Hond en kat allergenen worden voornamelijk geproduceerd door de talgklieren en speekselklieren en hopen zich op op de huid van het dier. De belangrijkste allergische componenten zijn te vinden in het haar en de schilfers van de dode huid (roos), maar ook in het speeksel, waarmee ze de vacht reinigen, in de urine, uitwerpselen, traanvloeistof, talg en zweten. Roos is een bijzonder probleem, omdat het bestaat uit zeer kleine deeltjes en zich zelfs gedurende lange tijd in de lucht kan verspreiden. Bovendien kan het gemakkelijk worden verzameld uit gestoffeerde meubels en kleding. Speeksel kan worden vastgemaakt aan tapijten, beddengoed, meubels en kleding en, eenmaal droog, kan het worden verspreid in zeer kleine deeltjes die allergische symptomen kunnen veroorzaken bij inademing in de bovenste luchtwegen (neus en neusbijholten) of in de longen.

  • Het belangrijkste allergeen van de kat is Fel d1, een eiwitmolecuul dat voornamelijk voorkomt in roos, speeksel, talg, zweet en traanvocht.
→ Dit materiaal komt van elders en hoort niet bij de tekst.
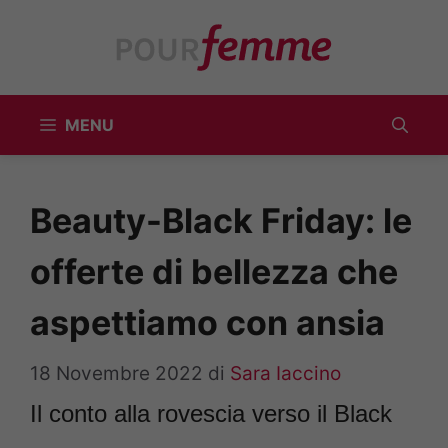
Vai
al
contenuto
MENU
Beauty-Black Friday: le
offerte di bellezza che
aspettiamo con ansia
18 Novembre 2022
di
Sara Iaccino
Il conto alla rovescia verso il Black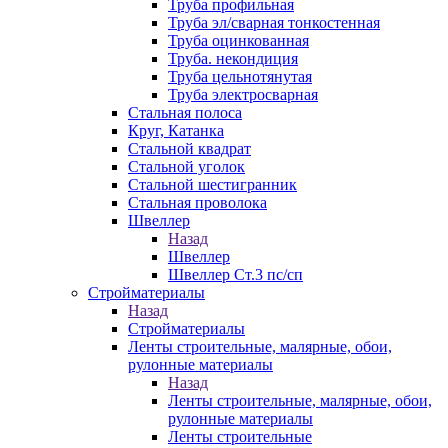
Труба профильная
Труба эл/сварная тонкостенная
Труба оцинкованная
Труба. некондиция
Труба цельнотянутая
Труба электросварная
Стальная полоса
Круг, Катанка
Стальной квадрат
Стальной уголок
Стальной шестигранник
Стальная проволока
Швеллер
Назад
Швеллер
Швеллер Ст.3 пс/сп
Стройматериалы
Назад
Стройматериалы
Ленты строительные, малярные, обои,
рулонные материалы
Назад
Ленты строительные, малярные, обои,
рулонные материалы
Ленты строительные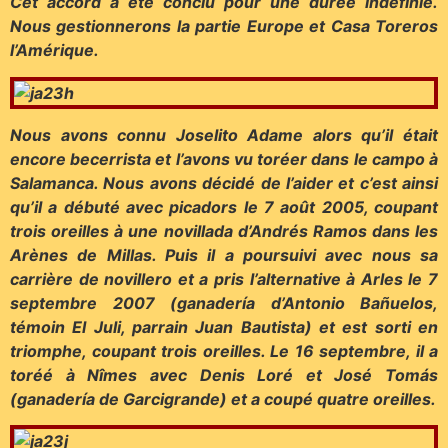
Cet accord a été conclu pour une durée indéfinie.
Nous gestionnerons la partie Europe et Casa Toreros
l’Amérique.
Nous avons connu Joselito Adame alors qu’il était
encore becerrista et l’avons vu toréer dans le campo à
Salamanca. Nous avons décidé de l’aider et c’est ainsi
qu’il a débuté avec picadors le 7 août 2005, coupant
trois oreilles à une novillada d’Andrés Ramos dans les
Arènes de Millas. Puis il a poursuivi avec nous sa
carrière de novillero et a pris l’alternative à Arles le 7
septembre 2007 (ganadería d’Antonio Bañuelos,
témoin El Juli, parrain Juan Bautista) et est sorti en
triomphe, coupant trois oreilles. Le 16 septembre, il a
toréé à Nîmes avec Denis Loré et José Tomás
(ganadería de Garcigrande) et a coupé quatre oreilles.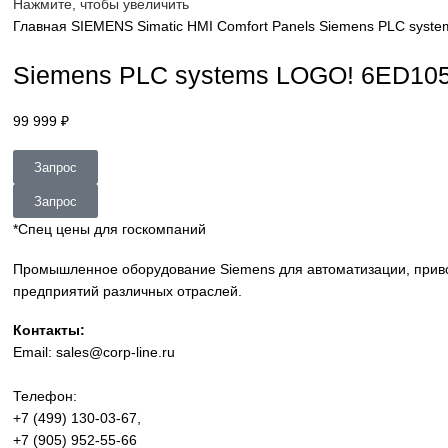
sales@corp-line.ru
Нажмите, чтобы увеличить
Главная
SIEMENS
Simatic HMI
Comfort Panels
Siemens P
Siemens PLC systems LOGO! 6
99 999
₽
Запрос
Запрос
*Спец цены для госкомпаний
Промышленное оборудование Siemens для автоматизации
предприятий различных отраслей.
Контакты: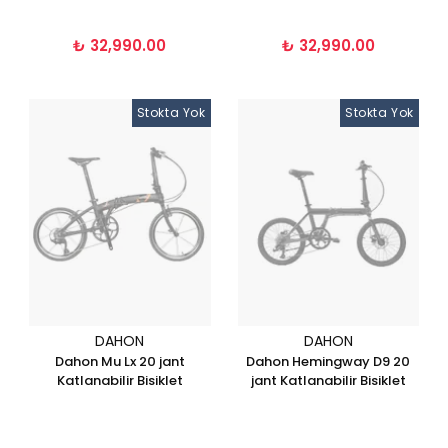
₺ 32,990.00
₺ 32,990.00
Stokta Yok
Stokta Yok
DAHON
DAHON
Dahon Mu Lx 20 jant
Dahon Hemingway D9 20
Katlanabilir Bisiklet
jant Katlanabilir Bisiklet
Katten likken zichzelf vaak, en aangezien de belangrijkste bron van allergenen zich precies in de talgklieren bevindt, helpt deze operatie om de stoffen die verantwoordelijk zijn voor allergie af te zetten en te verspreiden. Kattenallergenen zijn een van de belangrijkste oorzaken van luchtwegallergie: ze vormen een aanhoudende aerosol die zich naar alle delen van het huis verspreidt en die een aanleg voor astma lijkt te veroorzaken. Fel d1 is, net als andere allergenen in de lucht, een bestanddeel van stof en daarom is het buitengewoon moeilijk om blootstelling te vermijden. De allergene deeltjes blijven bestaan ​​in de huiselijke omgeving, zelfs na 6 maanden na verwijdering van het dier (tot een maximum van vier jaar). Bovendien moet er rekening mee worden gehouden dat deze zeer licht en klein zijn: om deze reden kunnen de allergene componenten gemakkelijk over grote afstanden worden getransporteerd en kunnen ze ook diep in de ademhalingsboom doordringen. Merkwaardig genoeg werd het allergeen van de kat ook ontdekt op Antarctica, waar katten nooit aanwezig waren. Alle kattenrassen kunnen mogelijk allergie veroorzaken. Bovendien kunnen kruisreacties optreden met honden, paarden en varkens of met andere katten.
  • Hondallergie manifesteert zich minder heftig dan de reactie veroorzaakt door katten en de allergene lading kan variëren tussen de verschillende rassen. De belangrijkste bron van allergenen wordt vertegenwoordigd door speeksel, urine, zweet en desquamatieproducten van het dier. Kunnen f2-allergenen het haar besmetten, veroorzaakt door hun verspreiding in de lucht, manifestaties zoals rhinitis, conjunctivitis, astma, urticaria en oedeem. De allergene deeltjes van de hond zijn zwaarder dan die van katten en verspreiden zich daarom in mindere mate. In het subject dat vatbaar is voor Can f1 en Can f2 kunnen kruisreacties optreden met kat en paard.

Allergie voor knaagdieren en konijnen

De knaagdieren die ze gevoeliger maken voor allergische reacties zijn muizen, gerbils, hamsters en cavia's. Allergenen van knaagdieren komen meestal voor in haar, speeksel en urine. Het stof in het strooisel of in het zaagsel op de bodem van de kooien kan helpen bij het verspreiden van de allergenen die in de lucht aanwezig zijn. In plaats daarvan bevat urine het kenmerkende allergeen van hamsters en muizen. De verspreiding van deze eiwitcomponenten op kleding of andere voorwerpen kan voldoende zijn om allergische rhinitis en astma te veroorzaken. Konijnenallergenen daarentegen zijn aanwezig in haar en speeksel en vormen een probleem dat vooral fokkers treft.

Allergie voor andere dieren

In het geval van vogels worden allergieën veroorzaakt door uitwerpselen, mijten, stuifmeel en stoffen die op veren zijn afgezet. Het paard kan een ernstige overgevoeligheidsreactie veroorzaken, omdat het zeer krachtige allergenen heeft. Gelukkig is nauw contact met het dier noodzakelijk.

Allergie wordt zelden veroorzaakt door dieren die geen pels hebben, zoals vissen en reptielen.

Risicofactoren

Huisdierallergieën komen nu veel voor bij de bevolking. Het is echter waarschijnlijker dat deze stoornis ontstaat wanneer er een familiale aanleg is voor allergie of astma. Vroege blootstelling aan huisdieren kan het risico op het ontwikkelen van allergieën beïnvloeden: sommige onderzoeken hebben aangetoond dat contact tussen baby's en kinderen tijdens de kindertijd het immuunsysteem gevoelig maakt en allergische reacties beperkt.